MIAMI GARDENS, FLA. (WSVN) - Miami-Dade Police Director Alfredo Ramirez III expounded on the department’s recently announced ban on neck restraints during a conference hosted by the 5000 Role Models of Excellence mentoring program and the Miami Dolphins.
Community leaders, members of law enforcement and 100 young men attended the 5000 Role Models Police and Youth Conference, held at Hard Rock Stadium in Miami Gardens, Thursday evening.
Ramirez reiterated his commitment, on behalf of South Florida’s largest police department, to halt the use of neck restraints.
“Me, the director of the Miami-Dade Police Department, promise you that there will never be a chokehold application again in Miami-Dade County, ever,” he said.
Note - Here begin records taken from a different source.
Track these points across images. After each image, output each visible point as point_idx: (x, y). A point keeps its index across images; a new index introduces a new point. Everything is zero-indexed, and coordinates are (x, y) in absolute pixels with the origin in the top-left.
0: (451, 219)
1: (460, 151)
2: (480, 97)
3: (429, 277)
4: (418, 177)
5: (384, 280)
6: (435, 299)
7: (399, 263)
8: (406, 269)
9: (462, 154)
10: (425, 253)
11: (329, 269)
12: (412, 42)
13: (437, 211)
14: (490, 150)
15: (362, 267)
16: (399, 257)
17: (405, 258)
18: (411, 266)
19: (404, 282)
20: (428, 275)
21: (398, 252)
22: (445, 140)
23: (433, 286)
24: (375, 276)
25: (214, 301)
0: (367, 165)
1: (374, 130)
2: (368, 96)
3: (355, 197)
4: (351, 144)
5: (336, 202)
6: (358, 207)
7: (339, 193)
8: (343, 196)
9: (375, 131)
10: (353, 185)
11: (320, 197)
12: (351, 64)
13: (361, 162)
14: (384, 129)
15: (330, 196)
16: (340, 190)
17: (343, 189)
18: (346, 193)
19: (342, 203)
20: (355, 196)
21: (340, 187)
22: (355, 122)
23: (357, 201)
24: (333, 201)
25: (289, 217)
Ramirez elaborated on the department’s ban on officers’ use of the Applied Carotid Triangle Restraint (ACTR), which he confirmed in a thread of tweets posted Thursday morning.
“We were the only ones, aside of another agency, that was using it,” said Ramirez, “and I realized that, you know what? What matters right now is to show the community that I’m listening to them, that we’re listening.”
The policy change from MDPD comes after the department released an open letter to the community on Monday that listed policies already in place.
The letter stated the use of chokeholds and strongholds were no longer authorized but still allowed the ACTR.
Organizers said the goal of the conference was for the men to connect with officers and deputies in their community.
Prior to the start of the conference, 7News cameras captured young men from 5000 Role Models of Excellence speaking with members of law enforcement with multiple chairs spread across the stadium’s field to promote social distancing.
Dolphins Head Coach Brian Flores delivered the keynote speech.
The program featured a memorial for George Floyd and other black lives lost.
Officers took a knee alongside the young attendees and 5,000 Roles Models’ founder, U.S. Rep. Frederica Wilson, D-Fla., for 8 minutes and 46 seconds, the amount of time Minneapolis Police Officer Derek Chauvin held his knee on Floyd’s neck, May 25.
“I don’t want to ever hear or see again, ‘I can’t breathe,’ ever,” said Ramirez.
MDPD is following on the footsteps of many other agencies in South Florida. City of Miami Police did away with neck restraints years ago, not long after 24-year-old Antonio Edwards was handcuffed and put in a chokehold. He spent several years in a coma before he died.
BSO and Hialeah Gardens Police still have ACTR on the books but only to be used when there’s a justified need for deadly force.
“Using this type of chokehold and strangulation techniques, that’s deadly force. Make no mistake about it,” said Broward Sheriff Gregory Tony.
Other public officials, like Miami-Dade Commissioner Barbara Jordan, believe neck restraints should be eliminated completely.
“I think that this is a preventive method to get rid of it. There’s not a question about it,” said Jordan.
Ramirez said the decision to ban neck restraints was based on a number of factors, including feedback from the community and police officers.